Written words you mispronounced until hearing them

My brain says “enn-you-eye”. What is it really?

On-we.

That was the “Word of the Day” at my school a few years ago. It was really amusing listening to the student doing the announcements trying to pronounce it.

Sort of like “on-we” except more frenchified

Facade - I though it was pronounced with a hard “c” and and ending like lemonade until high school.

I just couldn’t care less; le sigh.

This. As a child, it took me a long time to realize that the word I heard (on television shows, never in my own home) as “orderbs” meaning fancy party finger foods was that same word I read in books but couldn’t figure out how to pronounce. I had a very large vocabulary and read a lot, but some words (usually foreign ones) stumped me.

Another one. when I was doing a voice over for a medical information DVD, I said Doo-wad-enum instead of Dou-O-Deen-um for duodenum. I had to re-record a several sentences the next day. I hate mispronouncing words like that.

another memory, when I was doing morning radio news, I said Domineecan instead of Dominican in a live broadcast. It wouldn’t have been so bad, but Ed Bradley from 60 minutes was touring the station and heard me. Called me on it when I got to shake his hand. Sigh. The bad part was, I knew how to pronounce Dominican, I just had a brain fart.

I always though it was pronounced the first way too, and I learned it from my mom who suffered from a duodenal ulcer.

In grade school I used to get called on a lot to read aloud from our textbooks because I had pretty advanced reading skills at the time. Except the day I pronounced Caracas as Cara Cass.

Just checked a few online dictionaries and they list both pronunciations. However, I have noticed, as someone pointed out upthread, that these online dictionaries in the last decade or so (does anyone consult print dictionaries anymore?) have begun including more and more pronunciations that were widely considered incorrect until very recently.

In medical school, there are attendings who will correct you. Surgeons are particularly notorious for this, and in particular, being asses about it. E.g., “doo-AH-den-um? What’s that? I’ve never heard of that structure before.”
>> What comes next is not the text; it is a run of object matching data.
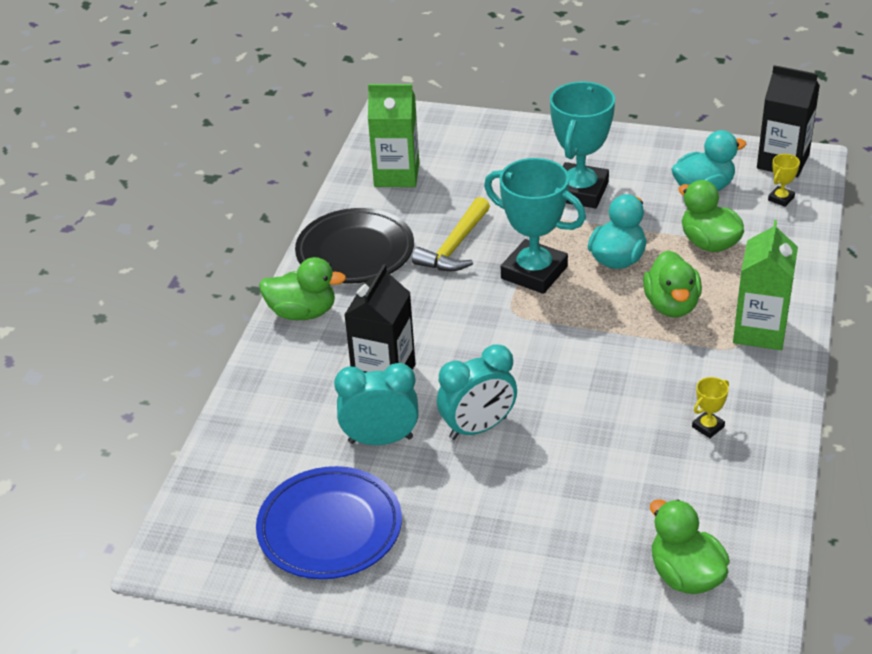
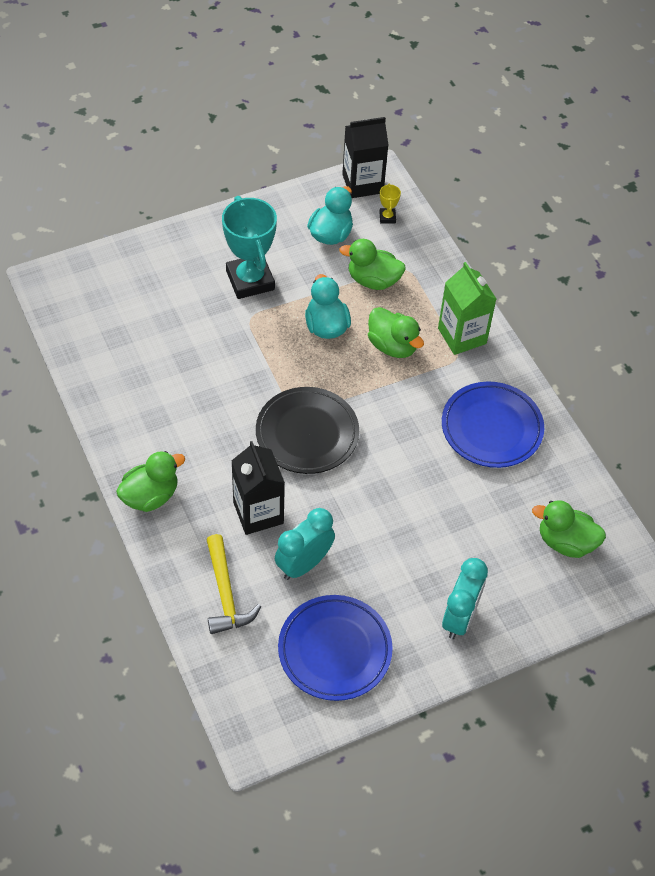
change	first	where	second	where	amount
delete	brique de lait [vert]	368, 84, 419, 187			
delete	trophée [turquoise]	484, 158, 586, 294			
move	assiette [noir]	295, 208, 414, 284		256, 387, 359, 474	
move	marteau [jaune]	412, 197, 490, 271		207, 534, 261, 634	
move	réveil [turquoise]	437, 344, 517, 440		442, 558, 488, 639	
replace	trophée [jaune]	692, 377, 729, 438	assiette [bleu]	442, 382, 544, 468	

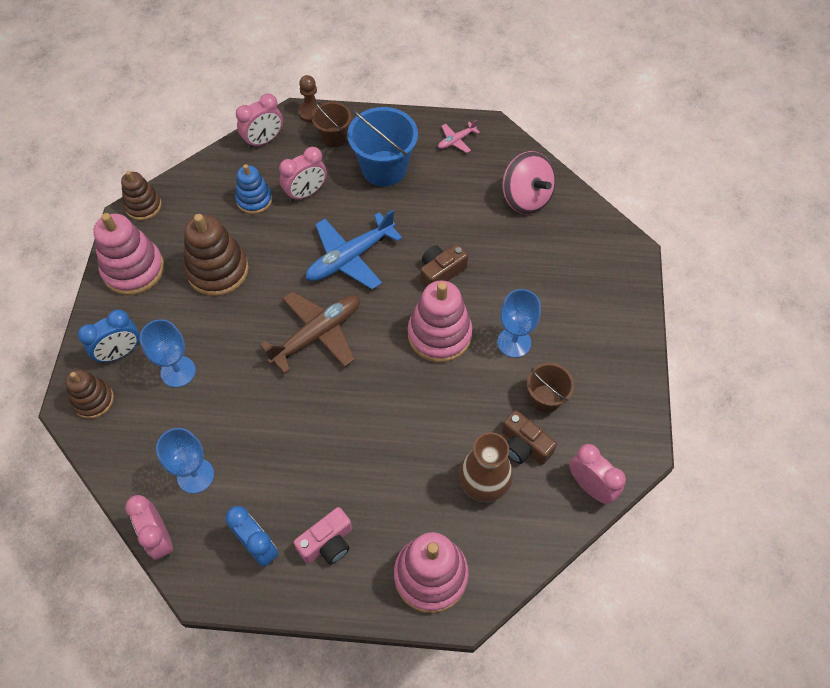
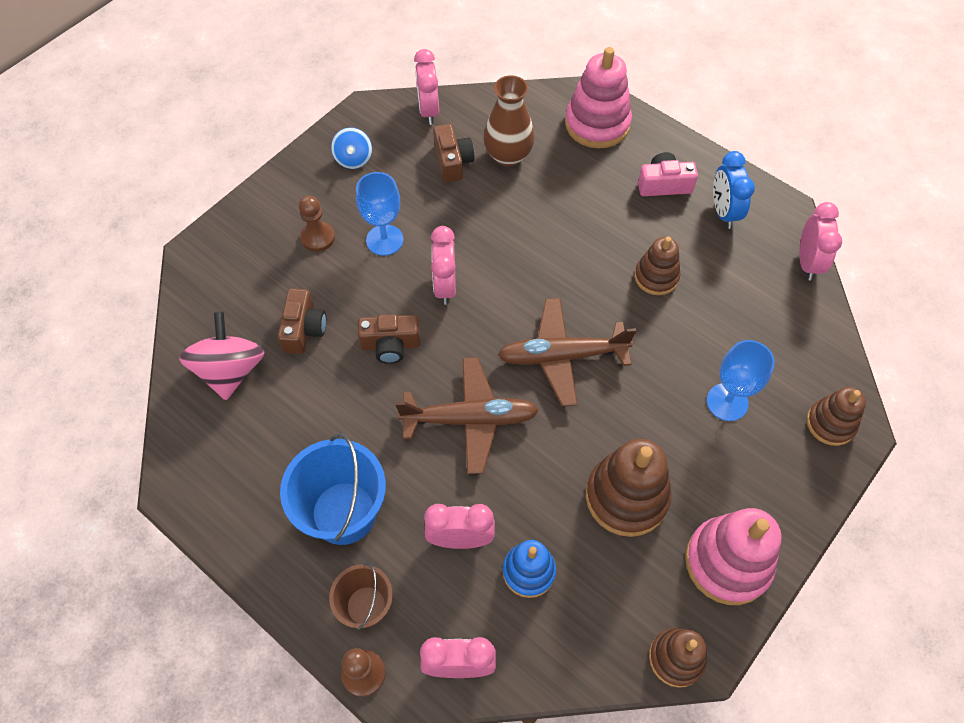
change	first	where	second	where	amount
delete	réveil [bleu]	78, 309, 139, 363			
delete	verre à pied [bleu]	156, 428, 214, 493			
delete	avion [rose]	438, 120, 480, 153			
delete	seau [marron]	527, 363, 575, 413			
insert			appareil photo [marron]	277, 288, 326, 354	
insert			pion [marron]	299, 196, 335, 252	
insert			toupie [bleu]	331, 127, 372, 169	
insert			jouet à empiler [marron]	634, 237, 680, 295	
replace	jouet à empiler [rose]	408, 281, 472, 363	réveil [rose]	431, 226, 456, 305	
recolor	avion [bleu]	306, 210, 402, 290	avion [marron]	395, 357, 539, 474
Medicine has a whole host of pronunciation controversies, in addition to doo-AH-den-um vs. doo-oh-DEEN-um. A few more:

ANN-jin-uh vs. ann-JIE-nuh
um-BILL-ih-kuss vs. um-bill-EYE-kuss
SKELL-et-ull vs. skull-EE-tull

And everyone’s personal favorite, SAHNT-ih-meet-er for centimeter. Surgeons again are notorious for this. Legend has it this got its start when American medicine was still relatively primitive, just starting to become scientific, and European medicine was more advanced; we were importing all these experts from Europe to come over and teach American doctors, who thought it was more “correct” to mimic the French pronunciation because SI units were originally developed in France.

FWIW, the only thing I remember from high school English was our teacher telling us if a word was from the Greek, the accent was on the second syllable from the right. If Latin, third syllable from the right. Duodenum is Latin, ergo Doo-WAD-e-num. Trash this at will, I don’t mind.

(Here she comes, just a-walkin’ down the street, singin’ Doo-wah-de-num-de-num-dum-de-num-doo.)

Isn’t that matter, affected by where in the West Indies you happen to be talking about? If I have things rightly: Haiti’s neighbour is the Do-MIN-ican Republic; but the island nation some hundreds of miles eastward thereof, is pronounced Do-min-EE-ca – so its associated adjective is Do-min-EE-can.